Page extract below:

# Soft Water



## Fozz (Mar 2, 2009)

My water is getting cleaner and clearer, but not I need to make if soft. I'm thinking of putting German Rams and Neon Tetras in my tank, but was warned that my water needs to be on the soft side. 

How can I control this?


----------



## Dmaaaaax (Nov 20, 2008)

How hard is your water? Have you tested it for GH and kH?

Generally it is easier to make soft water hard, than hard water soft. To do the latter you need to have a RO/DI unit and mix in tap (or chemicals) to your desired hardness. 

Most fish can survive a pretty wide range of "hardness".


----------



## Fozz (Mar 2, 2009)

I visited my local aquarium supply store today to check up on this question. Their recommendation was to put mappi wood in my tank. I dont know if that's how you spell it, but is like a redish colour. I guess this wood gives off a type of acid that lowers my water hardness.

They also recommended that I remove the charcoal from my Fluval canister.

What do you guys think?

Also, what are some good online sources for buying water testing kits?


----------



## Dmaaaaax (Nov 20, 2008)

....how hard is your water? What makes you think it is too hard for tetras?


----------



## beaslbob (May 29, 2009)

I use peatmoss in my substrate. That allows neons to live for years. And kh is constant at 4 degrees and gh is constant at 9 degrees.

In my sand only substrates kh and gh rises and neons do not last long.

my .02


----------



## Fozz (Mar 2, 2009)

I still have to check what my water is sitting at from the tap. But I do have a water softner if that helps.


----------



## beaslbob (May 29, 2009)

Fozz said:


> I still have to check what my water is sitting at from the tap. But I do have a water softner if that helps.


FWIW my tap has about the same kh (4) and gh (9) values so the peat at least maintains those values. I also do not do water changes just replace the water that evaporates. So my operation reflects the tank operation and very little input from the tap water.

my 02


----------

End of Page extract.

§ Instructions:
a – In the soft water thread, what did the aquarium supply store recommend removing from the Fluval canister?
b – Reproduce the soft water thread between "FWIW my tap" and "the tap water.", inclusive.

Recorded information below:

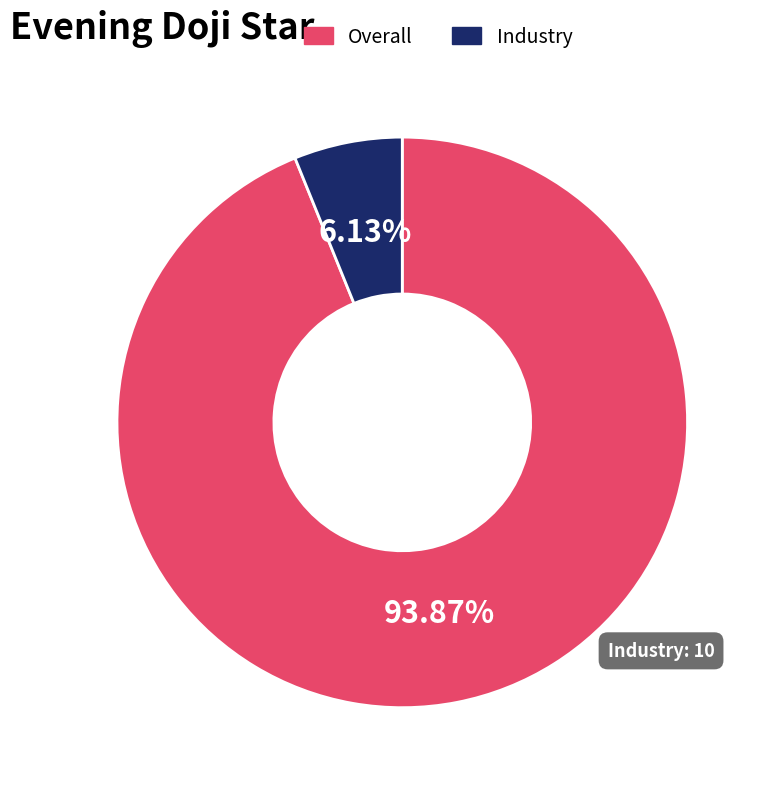

True or false: Industry accounts for 6% of the total.

True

End of Recorded information.

§ Your written answers:
a – The charcoal.

b –
FWIW my tap has about the same kh (4) and gh (9) values so the peat at least maintains those values. I also do not do water changes just replace the water that evaporates. So my operation reflects the tank operation and very little input from the tap water.